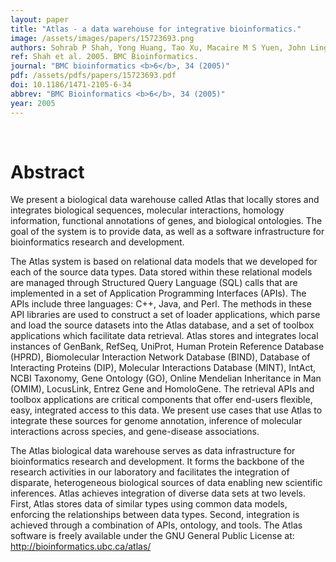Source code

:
 ```yaml
---
layout: paper
title: "Atlas - a data warehouse for integrative bioinformatics."
image: /assets/images/papers/15723693.png
authors: Sohrab P Shah, Yong Huang, Tao Xu, Macaire M S Yuen, John Ling, B F Francis Ouellette
ref: Shah et al. 2005. BMC Bioinformatics.
journal: "BMC bioinformatics <b>6</b>, 34 (2005)"
pdf: /assets/pdfs/papers/15723693.pdf
doi: 10.1186/1471-2105-6-34
abbrev: "BMC Bioinformatics <b>6</b>, 34 (2005)"
year: 2005
---
```


<br />
<div data-badge-popover="right" data-badge-type="donut" data-pmid="15723693" data-hide-no-mentions="true" class="altmetric-embed"></div>

# Abstract

We present a biological data warehouse called Atlas that locally stores and integrates biological sequences, molecular interactions, homology information, functional annotations of genes, and biological ontologies. The goal of the system is to provide data, as well as a software infrastructure for bioinformatics research and development.

The Atlas system is based on relational data models that we developed for each of the source data types. Data stored within these relational models are managed through Structured Query Language (SQL) calls that are implemented in a set of Application Programming Interfaces (APIs). The APIs include three languages: C++, Java, and Perl. The methods in these API libraries are used to construct a set of loader applications, which parse and load the source datasets into the Atlas database, and a set of toolbox applications which facilitate data retrieval. Atlas stores and integrates local instances of GenBank, RefSeq, UniProt, Human Protein Reference Database (HPRD), Biomolecular Interaction Network Database (BIND), Database of Interacting Proteins (DIP), Molecular Interactions Database (MINT), IntAct, NCBI Taxonomy, Gene Ontology (GO), Online Mendelian Inheritance in Man (OMIM), LocusLink, Entrez Gene and HomoloGene. The retrieval APIs and toolbox applications are critical components that offer end-users flexible, easy, integrated access to this data. We present use cases that use Atlas to integrate these sources for genome annotation, inference of molecular interactions across species, and gene-disease associations.

The Atlas biological data warehouse serves as data infrastructure for bioinformatics research and development. It forms the backbone of the research activities in our laboratory and facilitates the integration of disparate, heterogeneous biological sources of data enabling new scientific inferences. Atlas achieves integration of diverse data sets at two levels. First, Atlas stores data of similar types using common data models, enforcing the relationships between data types. Second, integration is achieved through a combination of APIs, ontology, and tools. The Atlas software is freely available under the GNU General Public License at: http://bioinformatics.ubc.ca/atlas/


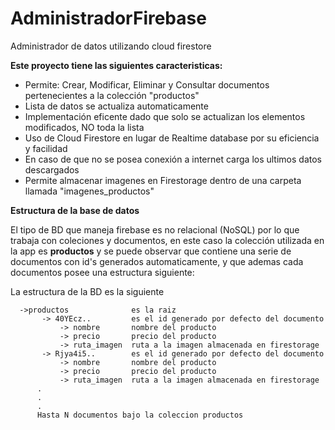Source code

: # AdministradorFirebase
Administrador de datos utilizando cloud firestore


<b>Este proyecto tiene las siguientes caracteristicas: </b>

* Permite: Crear, Modificar, Eliminar y Consultar documentos pertenecientes a la colección "productos"
* Lista de datos se actualiza automaticamente
* Implementación eficente dado que solo se actualizan los elementos modificados, NO toda la lista 
* Uso de Cloud Firestore en lugar de Realtime database por su eficiencia y facilidad
* En caso de que no se posea conexión a internet carga los ultimos datos descargados
* Permite almacenar imagenes en Firestorage dentro de una carpeta llamada "imagenes_productos"

<b>Estructura de la base de datos</b>

El tipo de BD que maneja firebase es no relacional (NoSQL) por lo que trabaja con coleciones y documentos, en este caso la colección utilizada en la app es <b>productos</b> y se puede observar que contiene una serie de documentos con id's generados automaticamente, y que ademas cada documentos posee una estructura siguiente:

La estructura de la BD es la siguiente

     
      ->productos              es la raiz
           -> 40YEcz..         es el id generado por defecto del documento
               -> nombre       nombre del producto
               -> precio       precio del producto
               -> ruta_imagen  ruta a la imagen almacenada en firestorage
           -> Rjya4i5..        es el id generado por defecto del documento
               -> nombre       nombre del producto
               -> precio       precio del producto
               -> ruta_imagen  ruta a la imagen almacenada en firestorage
          .
          .
          .
          Hasta N documentos bajo la coleccion productos
          
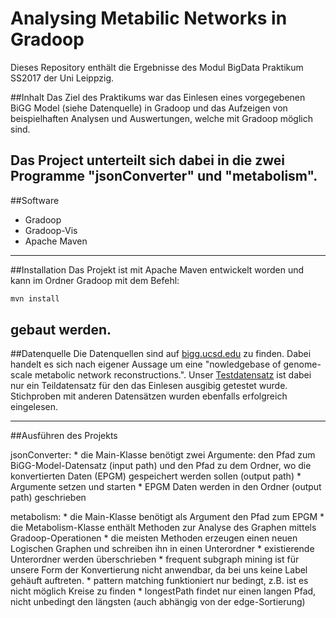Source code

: # Analysing Metabilic Networks in Gradoop
Dieses Repository enthält die  Ergebnisse des Modul BigData Praktikum SS2017 der Uni Leippzig.

##Inhalt
Das Ziel des Praktikums war das Einlesen eines vorgegebenen BiGG Model (siehe Datenquelle) in Gradoop und das Aufzeigen von beispielhaften Analysen und Auswertungen, welche mit Gradoop möglich sind. 

Das Project unterteilt sich dabei in die zwei Programme "jsonConverter" und "metabolism". 
----

##Software
* Gradoop
* Gradoop-Vis
* Apache Maven
----
##Installation
Das Projekt ist mit Apache Maven entwickelt worden und kann im Ordner Gradoop mit dem Befehl:
```sh
mvn install
```
gebaut werden.
----
##Datenquelle
Die Datenquellen sind auf [bigg.ucsd.edu](http://bigg.ucsd.edu/) zu finden. Dabei handelt es sich nach eigener Aussage um eine "nowledgebase of genome-scale metabolic network reconstructions.". Unser [Testdatensatz](http://bigg.ucsd.edu/models/iAB_RBC_283) ist dabei nur ein Teildatensatz für den das Einlesen ausgibig getestet wurde. Stichproben mit anderen Datensätzen wurden ebenfalls erfolgreich eingelesen.

----
##Ausführen des Projekts

jsonConverter:
	* die Main-Klasse benötigt zwei Argumente: den Pfad zum BiGG-Model-Datensatz (input path) 
	  und den Pfad zu dem Ordner, wo die konvertierten Daten (EPGM) gespeichert werden sollen (output path)
	*  Argumente setzen und starten
	*  EPGM Daten werden in den Ordner (output path) geschrieben
	
metabolism:
	*  die Main-Klasse benötigt als Argument den Pfad zum EPGM
	*  die Metabolism-Klasse enthält Methoden zur Analyse des Graphen mittels Gradoop-Operationen
	*  die meisten Methoden erzeugen einen neuen Logischen Graphen und schreiben ihn in einen Unterordner
	*  existierende Unterordner werden überschrieben
	*  frequent subgraph mining ist für unsere Form der Konvertierung nicht anwendbar, da bei uns keine Label gehäuft 		  auftreten.
	*  pattern matching funktioniert nur bedingt, z.B. ist es nicht möglich Kreise zu finden
	*  longestPath findet nur einen langen Pfad, nicht unbedingt den längsten (auch abhängig von der edge-Sortierung)

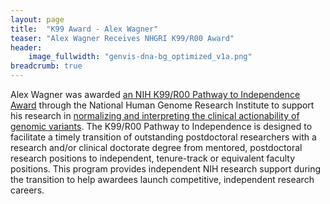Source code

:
```yaml
---
layout: page
title:  "K99 Award - Alex Wagner"
teaser: "Alex Wagner Receives NHGRI K99/R00 Award"
header:
    image_fullwidth: "genvis-dna-bg_optimized_v1a.png"
breadcrumb: true
---
```


Alex Wagner was awarded [an NIH K99/R00 Pathway to Independence Award](https://crtc.wustl.edu/programs/junior-faculty/k12oncology/) through the National Human Genome Research Institute to support his research in [normalizing and interpreting the clinical actionability of genomic variants](https://projectreporter.nih.gov/project_info_details.cfm?aid=9744231&icde=0). The K99/R00 Pathway to Independence is designed to facilitate a timely transition of outstanding postdoctoral researchers with a research and/or clinical doctorate degree from mentored, postdoctoral research positions to independent, tenure-track or equivalent faculty positions. This program provides independent NIH research support during the transition to help awardees launch competitive, independent research careers.
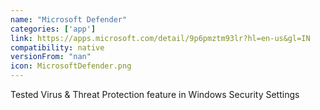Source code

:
 ```yaml
---
name: "Microsoft Defender"
categories: ['app']
link: https://apps.microsoft.com/detail/9p6pmztm93lr?hl=en-us&gl=IN
compatibility: native
versionFrom: "nan"
icon: MicrosoftDefender.png
---
```


Tested Virus & Threat Protection feature in Windows Security Settings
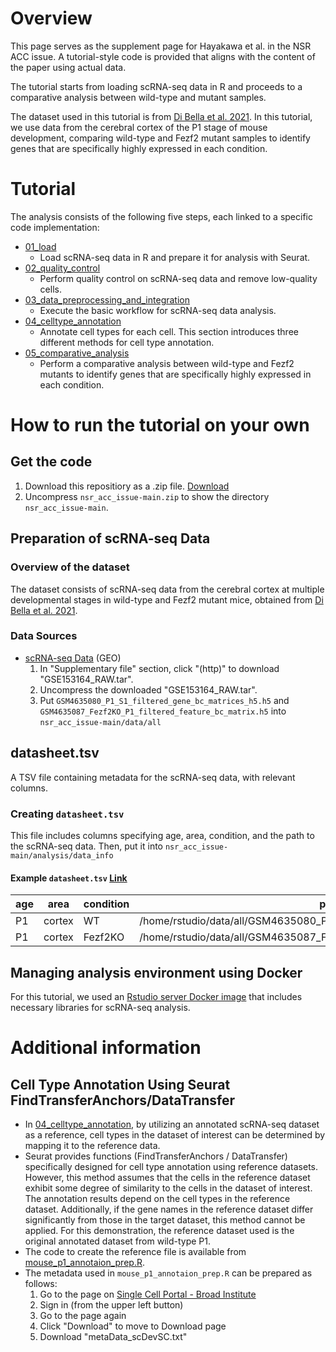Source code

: # Overview
This page serves as the supplement page for Hayakawa et al. in the NSR ACC issue.
A tutorial-style code is provided that aligns with the content of the paper using actual data.

The tutorial starts from loading scRNA-seq data in R and proceeds to a comparative analysis between wild-type and mutant samples.

The dataset used in this tutorial is from [Di Bella et al. 2021](https://www.nature.com/articles/s41586-021-03670-5).
In this tutorial, we use data from the cerebral cortex of the P1 stage of mouse development, comparing wild-type and Fezf2 mutant samples to identify genes that are specifically highly expressed in each condition.

# Tutorial

The analysis consists of the following five steps, each linked to a specific code implementation:

- [01_load](https://bioinfo-tsukuba.github.io/nsr_acc_issue/01_load.html)
  - Load scRNA-seq data in R and prepare it for analysis with Seurat.
- [02_quality_control](https://bioinfo-tsukuba.github.io/nsr_acc_issue/02_qaulity_control.html)
  - Perform quality control on scRNA-seq data and remove low-quality cells.
- [03_data_preprocessing_and_integration](https://bioinfo-tsukuba.github.io/nsr_acc_issue/03_data_preprocessing_and_integration.html)
  - Execute the basic workflow for scRNA-seq data analysis.
- [04_celltype_annotation](https://bioinfo-tsukuba.github.io/nsr_acc_issue/04_celltype_annotation.html)
  - Annotate cell types for each cell. This section introduces three different methods for cell type annotation.
- [05_comparative_analysis](https://bioinfo-tsukuba.github.io/nsr_acc_issue/05_comparative_analysis.html)
  - Perform a comparative analysis between wild-type and Fezf2 mutants to identify genes that are specifically highly expressed in each condition.

# How to run the tutorial on your own

## Get the code

1. Download this repositiory as a .zip file. [Download](https://github.com/bioinfo-tsukuba/nsr_acc_issue/archive/refs/heads/main.zip)
2. Uncompress `nsr_acc_issue-main.zip` to show the directory `nsr_acc_issue-main`.

## Preparation of scRNA-seq Data
### Overview of the dataset
The dataset consists of scRNA-seq data from the cerebral cortex at multiple developmental stages in wild-type and Fezf2 mutant mice, obtained from [Di Bella et al. 2021](https://www.nature.com/articles/s41586-021-03670-5).

### Data Sources

- [scRNA-seq Data](https://www.ncbi.nlm.nih.gov/geo/query/acc.cgi?acc=GSE153164) (GEO)
  1. In "Supplementary file" section, click "(http)" to download "GSE153164_RAW.tar".
  2. Uncompress the downloaded "GSE153164_RAW.tar".
  3. Put `GSM4635080_P1_S1_filtered_gene_bc_matrices_h5.h5` and `GSM4635087_Fezf2KO_P1_filtered_feature_bc_matrix.h5` into `nsr_acc_issue-main/data/all`


## datasheet.tsv
A TSV file containing metadata for the scRNA-seq data, with relevant columns.

### Creating `datasheet.tsv`
This file includes columns specifying age, area, condition, and the path to the scRNA-seq data.
Then, put it into  `nsr_acc_issue-main/analysis/data_info`

#### Example `datasheet.tsv` [Link](https://github.com/bioinfo-tsukuba/nsr_acc_issue/blob/main/analysis/data_info/datasheet.tsv)
| age | area  | condition | path |
|-----|-------|-----------|-----------------------------------------|
| P1  | cortex | WT        | /home/rstudio/data/all/GSM4635080_P1_S1_filtered_gene_bc_matrices_h5.h5 |
| P1  | cortex | Fezf2KO   | /home/rstudio/data/all/GSM4635087_Fezf2KO_P1_filtered_feature_bc_matrix.h5 |

## Managing analysis environment using Docker
For this tutorial, we used an [Rstudio server Docker image](https://hub.docker.com/r/hway/rstudio_scrnaseq) that includes necessary libraries for scRNA-seq analysis.

# Additional information

## Cell Type Annotation Using Seurat FindTransferAnchors/DataTransfer

- In [04_celltype_annotation](https://bioinfo-tsukuba.github.io/nsr_acc_issue/04_celltype_annotation.html), by utilizing an annotated scRNA-seq dataset as a reference, cell types in the dataset of interest can be determined by mapping it to the reference data.
- Seurat provides functions (FindTransferAnchors / DataTransfer) specifically designed for cell type annotation using reference datasets. However, this method assumes that the cells in the reference dataset exhibit some degree of similarity to the cells in the dataset of interest. The annotation results depend on the cell types in the reference dataset. Additionally, if the gene names in the reference dataset differ significantly from those in the target dataset, this method cannot be applied. For this demonstration, the reference dataset used is the original annotated dataset from wild-type P1.
- The code to create the reference file is available from [mouse_p1_annotaion_prep.R](analysis/scripts/mouse_p1_annotaion_prep.R).
- The metadata used in `mouse_p1_annotaion_prep.R` can be prepared as follows:
  1. Go to the page on [Single Cell Portal - Broad Institute](https://singlecell.broadinstitute.org/single_cell/study/SCP1290/molecular-logic-of-cellular-diversification-in-the-mammalian-cerebral-cortex)
  2. Sign in (from the upper left button)
  3. Go to the page again
  4. Click "Download" to move to Download page
  5. Download "metaData_scDevSC.txt"
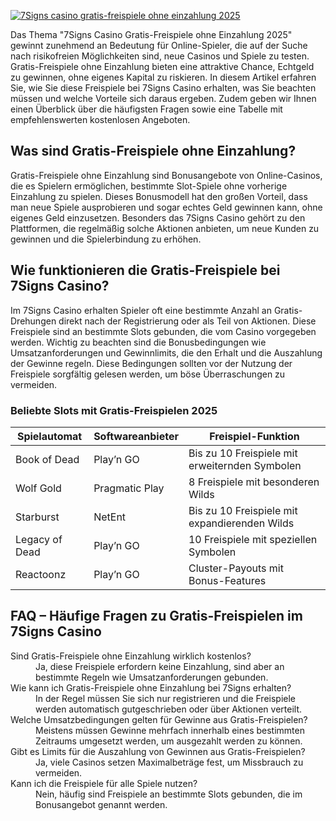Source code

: [![7Signs casino gratis-freispiele ohne einzahlung 2025](https://123-caf.pages.dev/gitsignup.png)](https://vrmoo.ru/Bt82HjjY)

<p>Das Thema "7Signs Casino Gratis-Freispiele ohne Einzahlung 2025" gewinnt zunehmend an Bedeutung für Online-Spieler, die auf der Suche nach risikofreien Möglichkeiten sind, neue Casinos und Spiele zu testen. Gratis-Freispiele ohne Einzahlung bieten eine attraktive Chance, Echtgeld zu gewinnen, ohne eigenes Kapital zu riskieren. In diesem Artikel erfahren Sie, wie Sie diese Freispiele bei 7Signs Casino erhalten, was Sie beachten müssen und welche Vorteile sich daraus ergeben. Zudem geben wir Ihnen einen Überblick über die häufigsten Fragen sowie eine Tabelle mit empfehlenswerten kostenlosen Angeboten.</p>  <h2>Was sind Gratis-Freispiele ohne Einzahlung?</h2> <p>Gratis-Freispiele ohne Einzahlung sind Bonusangebote von Online-Casinos, die es Spielern ermöglichen, bestimmte Slot-Spiele ohne vorherige Einzahlung zu spielen. Dieses Bonusmodell hat den großen Vorteil, dass man neue Spiele ausprobieren und sogar echtes Geld gewinnen kann, ohne eigenes Geld einzusetzen. Besonders das 7Signs Casino gehört zu den Plattformen, die regelmäßig solche Aktionen anbieten, um neue Kunden zu gewinnen und die Spielerbindung zu erhöhen.</p>  <h2>Wie funktionieren die Gratis-Freispiele bei 7Signs Casino?</h2> <p>Im 7Signs Casino erhalten Spieler oft eine bestimmte Anzahl an Gratis-Drehungen direkt nach der Registrierung oder als Teil von Aktionen. Diese Freispiele sind an bestimmte Slots gebunden, die vom Casino vorgegeben werden. Wichtig zu beachten sind die Bonusbedingungen wie Umsatzanforderungen und Gewinnlimits, die den Erhalt und die Auszahlung der Gewinne regeln. Diese Bedingungen sollten vor der Nutzung der Freispiele sorgfältig gelesen werden, um böse Überraschungen zu vermeiden.</p>  <h3>Beliebte Slots mit Gratis-Freispielen 2025</h3> <table>   <thead>     <tr>       <th>Spielautomat</th>       <th>Softwareanbieter</th>       <th>Freispiel-Funktion</th>     </tr>   </thead>   <tbody>     <tr>       <td>Book of Dead</td>       <td>Play’n GO</td>       <td>Bis zu 10 Freispiele mit erweiternden Symbolen</td>     </tr>     <tr>       <td>Wolf Gold</td>       <td>Pragmatic Play</td>       <td>8 Freispiele mit besonderen Wilds</td>     </tr>     <tr>       <td>Starburst</td>       <td>NetEnt</td>       <td>Bis zu 10 Freispiele mit expandierenden Wilds</td>     </tr>     <tr>       <td>Legacy of Dead</td>       <td>Play’n GO</td>       <td>10 Freispiele mit speziellen Symbolen</td>     </tr>     <tr>       <td>Reactoonz</td>       <td>Play’n GO</td>       <td>Cluster-Payouts mit Bonus-Features</td>     </tr>   </tbody> </table>  <h2>FAQ – Häufige Fragen zu Gratis-Freispielen im 7Signs Casino</h2> <dl>   <dt>Sind Gratis-Freispiele ohne Einzahlung wirklich kostenlos?</dt>   <dd>Ja, diese Freispiele erfordern keine Einzahlung, sind aber an bestimmte Regeln wie Umsatzanforderungen gebunden.</dd>    <dt>Wie kann ich Gratis-Freispiele ohne Einzahlung bei 7Signs erhalten?</dt>   <dd>In der Regel müssen Sie sich nur registrieren und die Freispiele werden automatisch gutgeschrieben oder über Aktionen verteilt.</dd>    <dt>Welche Umsatzbedingungen gelten für Gewinne aus Gratis-Freispielen?</dt>   <dd>Meistens müssen Gewinne mehrfach innerhalb eines bestimmten Zeitraums umgesetzt werden, um ausgezahlt werden zu können.</dd>    <dt>Gibt es Limits für die Auszahlung von Gewinnen aus Gratis-Freispielen?</dt>   <dd>Ja, viele Casinos setzen Maximalbeträge fest, um Missbrauch zu vermeiden.</dd>    <dt>Kann ich die Freispiele für alle Spiele nutzen?</dt>   <dd>Nein, häufig sind Freispiele an bestimmte Slots gebunden, die im Bonusangebot genannt werden.</dd> </dl>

## WHAT YOU HAVE TO DO
Within the entries above, report how many lines contain the word "output"; the figure is all that is wanted.

## RESPONSE TO THE TASK
2